Non-QM mortgages, Lind said, include anything that cannot be guaranteed by a government or an “agency” through Fannie mae, Freddie mac or through another government-backed loan program offered by agencies such as the Federal Housing Administration Where Department of Veterans Affairs. This is a large and growing segment of the mortgage finance market that is expected to grow as rising house prices, changing employment dynamics and rising interest rates push further home. borrowers to get out of the agency’s envelope.
However, some mortgages fall in a gray area outside of the agency space, but also don’t fit perfectly into the non-QM category, such as senior jumbo loans – which otherwise meet to agency lending guidelines, except for their size. Also in this gray area are some mortgages for investment property and second homes to individuals (as opposed to partnerships or legal persons) who qualify for agency guarantees – but have been excluded from a stamp Fannie Mae and Freddie Mac for much of this year due to volume caps since suspended.
In fact, jumbo loan securitizations were the spearhead of the private label market in 2021, with private label transaction volume of $ 44 billion through October of this year, according to one. loan aggregator report. MAXEX. The pace of jumbo loan securitizations in 2021, however, has been driven, to a large extent, by loan refinancing, and rising rates are expected to cool the market in 2022.
âAs rates start to rise, the supply of [jumbo] loans will decrease and we will probably see less securitization volume, âsays the MADEX report.
The opposite is the case for the non-QM market, however, given a rising rate environment, in the absence of sharp peaks and volatility, creates opportunities for this market, both in terms of loan origination. and securitizations.
âThink of all mortgage brokers [this year] who didn’t care about non-QMs and are focusing on agency and jumbo products because that’s the fruit at hand, âLind said. “Guess what?
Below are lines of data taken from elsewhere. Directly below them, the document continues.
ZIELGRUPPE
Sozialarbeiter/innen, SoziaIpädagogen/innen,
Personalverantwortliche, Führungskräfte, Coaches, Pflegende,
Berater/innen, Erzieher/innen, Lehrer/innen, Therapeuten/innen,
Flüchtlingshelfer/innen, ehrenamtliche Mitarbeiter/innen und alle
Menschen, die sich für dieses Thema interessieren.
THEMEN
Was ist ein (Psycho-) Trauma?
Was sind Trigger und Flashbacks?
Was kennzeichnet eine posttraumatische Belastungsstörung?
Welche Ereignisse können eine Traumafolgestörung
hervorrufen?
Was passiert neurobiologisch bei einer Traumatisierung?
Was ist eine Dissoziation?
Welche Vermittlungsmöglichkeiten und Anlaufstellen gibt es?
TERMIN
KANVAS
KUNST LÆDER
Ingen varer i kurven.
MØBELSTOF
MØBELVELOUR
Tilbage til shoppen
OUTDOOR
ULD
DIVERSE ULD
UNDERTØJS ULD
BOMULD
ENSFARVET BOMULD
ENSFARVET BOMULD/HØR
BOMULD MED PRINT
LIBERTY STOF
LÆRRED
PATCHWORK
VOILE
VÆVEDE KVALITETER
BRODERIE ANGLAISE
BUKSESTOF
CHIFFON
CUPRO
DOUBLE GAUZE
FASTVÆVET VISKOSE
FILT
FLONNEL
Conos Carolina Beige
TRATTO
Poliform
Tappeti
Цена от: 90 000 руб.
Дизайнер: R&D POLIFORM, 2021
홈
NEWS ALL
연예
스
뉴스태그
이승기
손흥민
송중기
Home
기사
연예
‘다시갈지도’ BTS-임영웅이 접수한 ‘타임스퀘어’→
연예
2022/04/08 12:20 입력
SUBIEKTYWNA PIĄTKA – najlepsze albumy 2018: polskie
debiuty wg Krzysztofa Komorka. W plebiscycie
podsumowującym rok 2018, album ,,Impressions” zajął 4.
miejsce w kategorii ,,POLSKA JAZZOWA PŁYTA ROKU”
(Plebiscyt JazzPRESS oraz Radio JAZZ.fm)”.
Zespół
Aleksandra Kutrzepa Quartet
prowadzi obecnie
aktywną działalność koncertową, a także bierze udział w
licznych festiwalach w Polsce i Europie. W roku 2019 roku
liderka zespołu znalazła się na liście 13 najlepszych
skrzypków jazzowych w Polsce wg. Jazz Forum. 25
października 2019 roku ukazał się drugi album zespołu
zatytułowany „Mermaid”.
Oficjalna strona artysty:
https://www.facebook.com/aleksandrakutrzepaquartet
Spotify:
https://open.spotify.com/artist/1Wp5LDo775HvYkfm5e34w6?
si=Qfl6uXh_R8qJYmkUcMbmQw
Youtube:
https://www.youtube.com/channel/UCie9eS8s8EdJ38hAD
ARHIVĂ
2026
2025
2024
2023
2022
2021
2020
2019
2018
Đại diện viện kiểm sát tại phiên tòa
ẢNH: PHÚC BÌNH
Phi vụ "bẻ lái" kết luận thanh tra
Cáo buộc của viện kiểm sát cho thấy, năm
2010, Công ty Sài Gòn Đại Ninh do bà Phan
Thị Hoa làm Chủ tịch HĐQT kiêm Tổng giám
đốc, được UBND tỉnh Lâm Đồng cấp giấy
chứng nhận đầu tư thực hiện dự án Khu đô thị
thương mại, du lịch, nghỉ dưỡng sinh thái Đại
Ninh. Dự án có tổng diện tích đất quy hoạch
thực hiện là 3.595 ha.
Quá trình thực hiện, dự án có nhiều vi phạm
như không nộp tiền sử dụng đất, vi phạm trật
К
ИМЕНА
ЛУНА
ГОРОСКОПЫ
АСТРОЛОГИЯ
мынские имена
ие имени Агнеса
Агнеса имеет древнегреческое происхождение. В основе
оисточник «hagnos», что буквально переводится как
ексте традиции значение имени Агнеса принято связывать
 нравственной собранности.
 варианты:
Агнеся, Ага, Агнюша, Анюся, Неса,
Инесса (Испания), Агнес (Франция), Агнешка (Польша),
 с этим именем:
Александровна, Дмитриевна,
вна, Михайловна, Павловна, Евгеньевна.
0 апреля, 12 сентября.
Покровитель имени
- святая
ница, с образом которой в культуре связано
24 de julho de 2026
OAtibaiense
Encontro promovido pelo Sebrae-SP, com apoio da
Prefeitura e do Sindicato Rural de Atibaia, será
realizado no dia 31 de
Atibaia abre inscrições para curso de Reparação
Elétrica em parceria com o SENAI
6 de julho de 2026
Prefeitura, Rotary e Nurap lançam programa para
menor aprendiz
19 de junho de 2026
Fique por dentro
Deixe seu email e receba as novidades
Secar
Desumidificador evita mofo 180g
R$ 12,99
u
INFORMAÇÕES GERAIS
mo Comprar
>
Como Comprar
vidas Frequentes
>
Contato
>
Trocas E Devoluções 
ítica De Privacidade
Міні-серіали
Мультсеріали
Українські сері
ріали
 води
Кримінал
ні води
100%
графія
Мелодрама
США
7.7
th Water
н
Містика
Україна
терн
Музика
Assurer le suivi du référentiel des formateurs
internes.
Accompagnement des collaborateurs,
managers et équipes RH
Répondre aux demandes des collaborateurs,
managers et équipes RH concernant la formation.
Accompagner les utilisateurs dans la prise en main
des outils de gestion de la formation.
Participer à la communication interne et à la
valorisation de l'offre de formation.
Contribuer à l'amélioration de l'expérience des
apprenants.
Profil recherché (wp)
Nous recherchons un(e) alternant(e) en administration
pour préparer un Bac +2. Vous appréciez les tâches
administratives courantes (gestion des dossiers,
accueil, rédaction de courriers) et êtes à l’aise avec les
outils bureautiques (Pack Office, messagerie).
If the prices go up a bit, they’ll have to find new products to focus on.
Lind added that a “50 or 75 basis point move” upward in rates is starting to push the market away from refinancing jumbo loans and agency loans and towards a greater range of home loan products. purchase, such as non-QM products.
âI think that’s one of the biggest tailwinds, the fact that you will have more brokers focusing on the [non-QM] product, âLind said.
However, not all is a tailwind in the market. Smith of Verus Mortgage said, although he believes the outlook for the non-QM market is quite strong for the year ahead, “we see the potential for volatility in the face of the Federal Reservetapers [reduction of bond purchases] and changes in interest rate policy.
“Despite the potential for increased volatility on the horizon,” he added, “we believe the market is mature enough to effectively digest higher emissions and continue to grow.”